Les autres ne les retinrent pas. Hubert Vernoux n’osa pas insister. Que se passerait-il quand les joueurs seraient partis et qu’il resterait seul en face des trois femmes ? Car Alain ne comptait pas. C’était visible. Personne ne s’était occupé de lui. Il monterait sans doute dans sa chambre ou dans son laboratoire. Sa femme faisait davantage partie de la famille que lui-même.

C’était une famille de femmes, en somme, Maigret le découvrait tout à coup. On avait permis à Hubert Vernoux de jouer au bridge, à la condition de bien se tenir, et on n’avait cessé de le surveiller comme un enfant.

Était-ce pour cela que, hors de chez lui, il se raccrochait si désespérément au personnage qu’il s’était créé, attentif aux moindres détails vestimentaires ?
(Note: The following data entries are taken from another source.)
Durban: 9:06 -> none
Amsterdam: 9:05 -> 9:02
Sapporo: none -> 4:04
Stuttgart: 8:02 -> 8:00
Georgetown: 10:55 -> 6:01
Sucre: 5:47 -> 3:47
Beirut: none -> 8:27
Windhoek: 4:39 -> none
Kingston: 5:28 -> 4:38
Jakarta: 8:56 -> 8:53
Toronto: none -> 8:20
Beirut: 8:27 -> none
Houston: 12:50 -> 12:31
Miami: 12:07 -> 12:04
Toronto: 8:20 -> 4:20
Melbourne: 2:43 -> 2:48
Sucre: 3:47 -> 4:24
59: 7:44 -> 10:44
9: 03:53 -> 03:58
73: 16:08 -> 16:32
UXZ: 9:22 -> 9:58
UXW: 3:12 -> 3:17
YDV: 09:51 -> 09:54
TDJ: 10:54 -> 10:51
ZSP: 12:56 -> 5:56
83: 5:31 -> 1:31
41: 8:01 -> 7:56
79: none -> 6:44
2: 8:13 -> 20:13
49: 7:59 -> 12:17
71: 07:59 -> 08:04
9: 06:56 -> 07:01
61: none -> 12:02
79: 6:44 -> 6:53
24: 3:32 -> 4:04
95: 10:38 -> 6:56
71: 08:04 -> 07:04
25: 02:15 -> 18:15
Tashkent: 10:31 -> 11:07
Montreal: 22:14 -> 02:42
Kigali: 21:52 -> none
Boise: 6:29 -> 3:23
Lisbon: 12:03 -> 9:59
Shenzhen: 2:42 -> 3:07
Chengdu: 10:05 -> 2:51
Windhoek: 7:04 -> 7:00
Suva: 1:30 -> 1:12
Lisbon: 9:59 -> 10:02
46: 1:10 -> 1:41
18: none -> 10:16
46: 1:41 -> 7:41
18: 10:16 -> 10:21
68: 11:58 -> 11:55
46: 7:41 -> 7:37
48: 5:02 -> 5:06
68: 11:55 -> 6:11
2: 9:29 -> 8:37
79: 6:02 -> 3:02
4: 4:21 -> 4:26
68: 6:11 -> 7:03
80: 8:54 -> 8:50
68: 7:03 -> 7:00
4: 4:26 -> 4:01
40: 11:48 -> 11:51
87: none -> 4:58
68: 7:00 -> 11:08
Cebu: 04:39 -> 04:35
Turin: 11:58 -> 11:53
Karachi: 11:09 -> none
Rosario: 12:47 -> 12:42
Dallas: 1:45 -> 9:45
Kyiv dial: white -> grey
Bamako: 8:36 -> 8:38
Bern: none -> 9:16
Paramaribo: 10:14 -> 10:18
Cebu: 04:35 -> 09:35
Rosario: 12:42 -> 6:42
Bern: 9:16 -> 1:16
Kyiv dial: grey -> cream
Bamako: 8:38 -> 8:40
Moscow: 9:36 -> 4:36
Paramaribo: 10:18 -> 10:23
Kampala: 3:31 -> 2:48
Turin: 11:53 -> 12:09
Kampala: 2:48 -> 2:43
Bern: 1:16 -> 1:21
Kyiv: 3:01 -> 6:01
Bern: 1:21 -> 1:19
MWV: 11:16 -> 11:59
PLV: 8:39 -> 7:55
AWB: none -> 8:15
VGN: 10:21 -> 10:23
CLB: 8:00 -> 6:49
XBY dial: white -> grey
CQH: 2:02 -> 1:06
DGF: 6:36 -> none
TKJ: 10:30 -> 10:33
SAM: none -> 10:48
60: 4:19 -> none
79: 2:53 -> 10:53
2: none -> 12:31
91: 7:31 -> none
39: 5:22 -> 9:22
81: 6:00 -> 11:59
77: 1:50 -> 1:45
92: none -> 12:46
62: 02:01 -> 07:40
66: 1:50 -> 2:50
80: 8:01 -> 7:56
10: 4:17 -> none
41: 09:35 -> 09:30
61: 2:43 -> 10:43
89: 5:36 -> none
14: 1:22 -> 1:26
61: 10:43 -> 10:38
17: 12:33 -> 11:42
Qui sait ? Peut-être, tout à l’heure, en allant les chercher là-haut, les avait-il suppliées d’être gentilles avec lui, de lui laisser jouer son rôle de maître de maison sans l’humilier par leurs remarques.

Il louchait vers la carafe de fine.

— Un dernier verre, commissaire, ce que les Anglais appellent un night cup ?

Maigret, qui n’en avait pas envie, dit oui pour lui donner l’occasion d’en boire un aussi, et tandis que Vernoux portait le verre à ses lèvres il surprit le regard fixe de sa femme, vit la main hésiter puis, à regret, reposer le verre.

Comme le juge et le commissaire arrivaient à la porte, où le maître d’hôtel les attendait avec leur vestiaire, Alain murmura :

— Je me demande si je ne vais pas vous accompagner un bout de chemin.

Il ne paraissait pas s’inquiéter, lui, des réactions des femmes, qui semblaient surprises. La sienne ne protesta pas. Cela devait lui être indifférent qu’il sorte ou non, étant donné le peu de place qu’il tenait dans sa vie. Elle s’était rapprochée de sa belle-mère dont elle admirait le travail en hochant la tête.

— Cela ne vous ennuie pas, commissaire ?

— Pas du tout.

L’air de la nuit était frais, d’une autre fraîcheur que les nuits précédentes, et on avait envie de s’en emplir les poumons, de saluer les étoiles qu’on retrouvait à leur place après si longtemps.

Les trois hommes à brassard étaient toujours sur le trottoir et, cette fois, reculèrent d’un pas pour les laisser passer. Alain n’avait pas mis de pardessus. Il s’était coiffé, en passant devant le portemanteau, d’un chapeau de feutre mou que les pluies récentes avaient déformé.

Vu comme cela, le corps en avant, les mains dans les poches, il ressemblait plus à un étudiant de dernière année qu’à un homme marié et père de famille.